Soon after the book came out, Sick became a regular on the networks (particularly the “MacNeil/Lehrer NewsHour”) and was quoted routinely in the Washington Post and New York Times any time Iran was in the news. Yet his analysis was pedestrian and his special insight derived from nothing more than reading the publicly available Foreign Broadcast Information Service translations of Iranian radio and newspaper reports. In fact, it was no secret that Sick knew virtually nothing about Iran. He never spoke Farsi and never studied Iran. One of the reasons he got the job at the NSC was that he had received an advanced degree under Zbigniew Brzezinski at Columbia University in the 1970s.
The day after Congress released its report, Sick was in Washington, attending a conference on Iran sponsored largely by American oil companies. He presented a paper that spelled out an agenda for discussion with Iran under the Clinton Administration. The paper was based on a report Sick had prepared for the Clinton transition team at the request of Secretary of State–designate Warren Christopher in December 1992. Sick had glorified his former boss Christopher’s 1980 hostage agreement with Iran — an agreement that gave appeasement a bad name. And Christopher returned the favor in early 1992 by echoing Sick’s call for an investigation into the “October Surprise.”

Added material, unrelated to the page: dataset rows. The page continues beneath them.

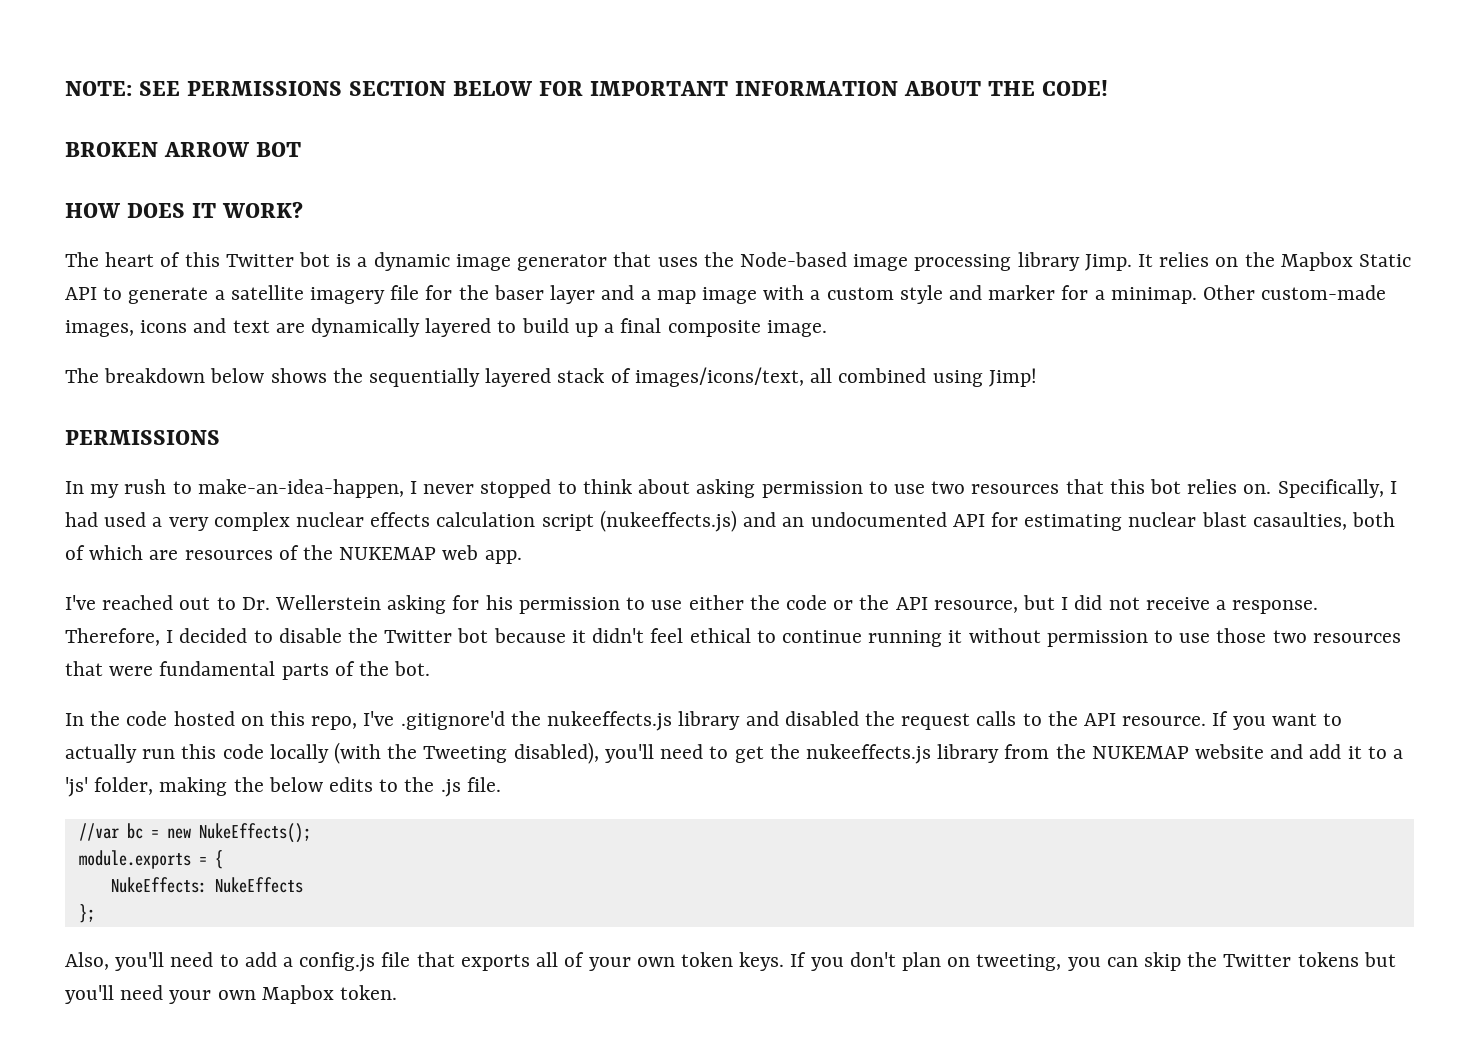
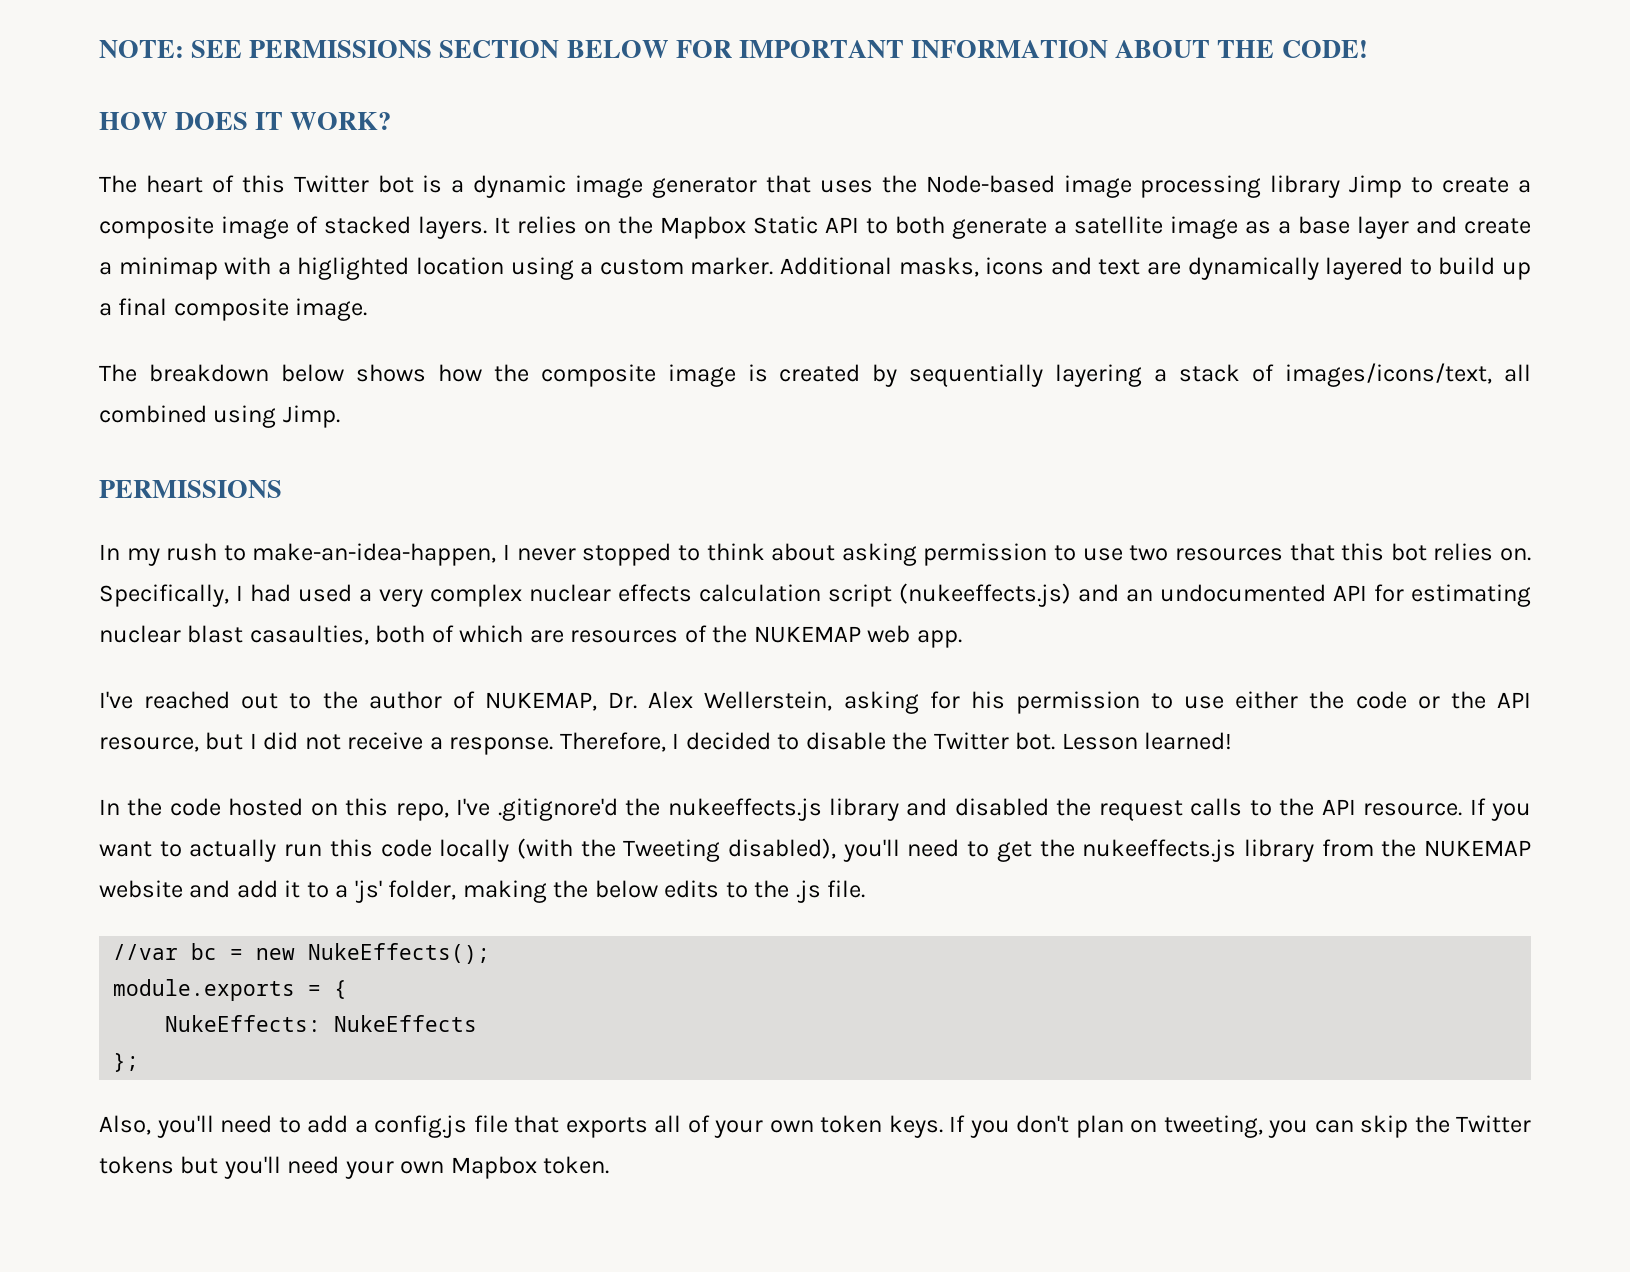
[65,142,302,157] // BROKEN ARROW BOT -> (1368, 49) none
[1084,254,1132,271] Jimp. -> [1349,175,1532,198] [99,216,487,239] Jimp to create a composite image of stacked layers.
(123, 293) none -> [895,216,945,234] both
[310,285,1387,304] [65,320,134,337] imagery file for the baser layer and a map image with a custom style and marker for a minimap. Other custom-made images, -> [1170,216,1531,239] [99,257,979,280] image as a base layer and create a minimap with a higlighted location using a custom marker. Additional masks,
[332,368,552,387] the sequentially layered -> [437,364,1168,387] how the composite image is created by sequentially layering a
[988,368,1037,387] Jimp! -> [282,405,340,428] Jimp.
[241,595,382,610] Dr. Wellerstein -> [322,691,833,711] the author of NUKEMAP, Dr. Alex Wellerstein,
[457,628,1401,647] [65,661,390,680] bot because it didn't feel ethical to continue running it without permission to use those two resources that were fundamental parts of the -> (1009, 741) none
(431, 668) none -> [1061,732,1233,750] Lesson learned!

Christopher’s endorsement of the investigation was scandalous — for if there was one official who had to know that Sick’s charges were demonstrably false, it was Christopher himself. As chief hostage negotiator, Christopher had read all the State Department and CIA cable traffic and government intercepts of Iranian conversations. Those cables and intelligence reports unambiguously showed that there were no secret meetings in Europe between Iranian and Republican campaign operatives and that there were no secret arms deliveries between the United States and Iran. Christopher also read highly classified intelligence reports, according to logs acquired by congressional investigators, that showed that the Ayatollah Khomeini despised Jimmy Carter, that the Ayatollah was determined to do anything to hurt his re-election, and that he would never release the hostages to Carter.
That Sick was asked to provide a paper on Iran for the Clinton transition team and was being seriously considered for a Middle East policy position in the Clinton Administration shows how thoroughly Carterites have taken control of the foreign policy apparatus. It also shows that there is no accountability for committing wholesale fraud.
Not surprisingly, Sick’s paper for the incoming Clinton Administration claimed that except for Iranian-directed “political violence” against Iranian dissidents, Iran had essentially dropped “classical terrorism.” To the victims of Iranian terrorism in Egypt, Israel, and Argentina, Sick’s statements would come as a great surprise. And what would Sick tell the Iranians about the religious death sentence (fatwa) issued against author Salman Rushdie? You can keep the fatwa, he would advise, but drop the bounty.
By any normal standard of accountability and rationality, the House investigation — on top of other evidence of the man’s incompetence — should have terminated the Clinton Administration’s interest in Sick. It didn’t. In the end, though, we may be thankful to Gary Sick for at least one thing: we now know a little more about why the Carter Administration lost Iran.